A cunning look was on his face. "Not—too much, until we are better friends and I can be sure of your loyalty."


The lights were dazzling when near at hand—yet their rays carried but a little distance. I saw in the foreground beneath us, a section where men were squatting one behind the other in a long curved line. Their backs were bent forward, with heads and necks unnaturally held upright. Their arms and hands were outstretched in a curious attitude as with supplication. There must have been two hundred of the men, squatting in this single line which curved in a crescent until its end was near its beginning. They were men with bodies which seemed shrunken; their arms and hands very long; thin, tenuous. But their heads were over-large; distorted to a swollen size.

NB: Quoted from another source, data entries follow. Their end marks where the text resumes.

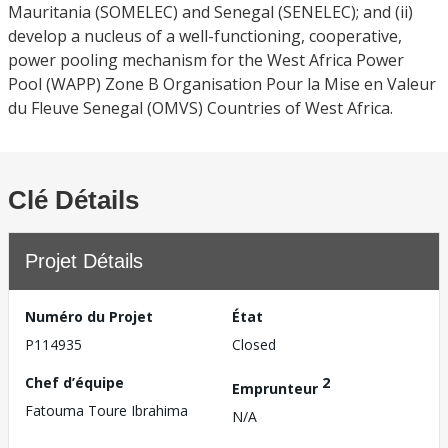
Mauritania (SOMELEC) and Senegal (SENELEC); and (ii)
develop a nucleus of a well-functioning, cooperative,
power pooling mechanism for the West Africa Power
Pool (WAPP) Zone B Organisation Pour la Mise en Valeur
du Fleuve Senegal (OMVS) Countries of West Africa.
Clé Détails
Projet Détails
Numéro du Projet
État
P114935
Closed
Chef d’équipe
2
Emprunteur
Fatouma Toure Ibrahima
N/A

Brutar said softly, "Now—in a moment—watch them."

A leader, raised above these squatting, motionless workmen, gave a signal. From the head of the man at the back of the line a pallid light seemed streaming. It was very faint—a glow of pale white light, no more. But as I stared, breathless, I saw that it was not exactly like light, but a stream of something moving. Very faint; a fog, a mist, which a sweep of the hand might dissipate.

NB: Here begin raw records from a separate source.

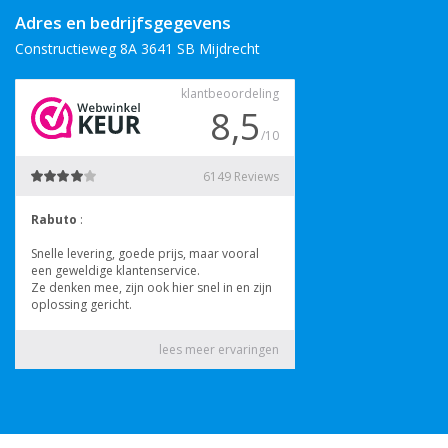
voorraad leverbaar.
Adres en bedrijfsgegevens
Bekijk ook
:
Constructieweg 8A 3641 SB Mijdrecht
HTC 10
HTC Desire 10 Pro
HTC One X10
HTC One M9 Plus
HTC One X9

It streamed forward; and as it passed the head of the next man, there seemed additional light adding to it. Both men had their hands up, as though to guide the stream—gently to guide that which must have been very nearly impalpable.

But it was growing in density. Soon, further up the line with every brain contributing a share, the slowly moving stream began to have substance. From vague, luminous pallidness, it turned darker; gaining a solidity—a weight. The guiding hands sustained it, moulded it, pushed it onward.

It came to the end of the line. Other workers appeared; carried it away—a long flexible rod of newly created thought-matter. The basic inorganic substance of this world. The thickness of a man's body, it seemed coming of interminable length. Then the first worker gave out—dropped back exhausted. Then others. The rod grew tenuous and pale in places. It broke. Workers carried away the broken segments. It was not a solid yet; they moulded it by their touch as they carried it away.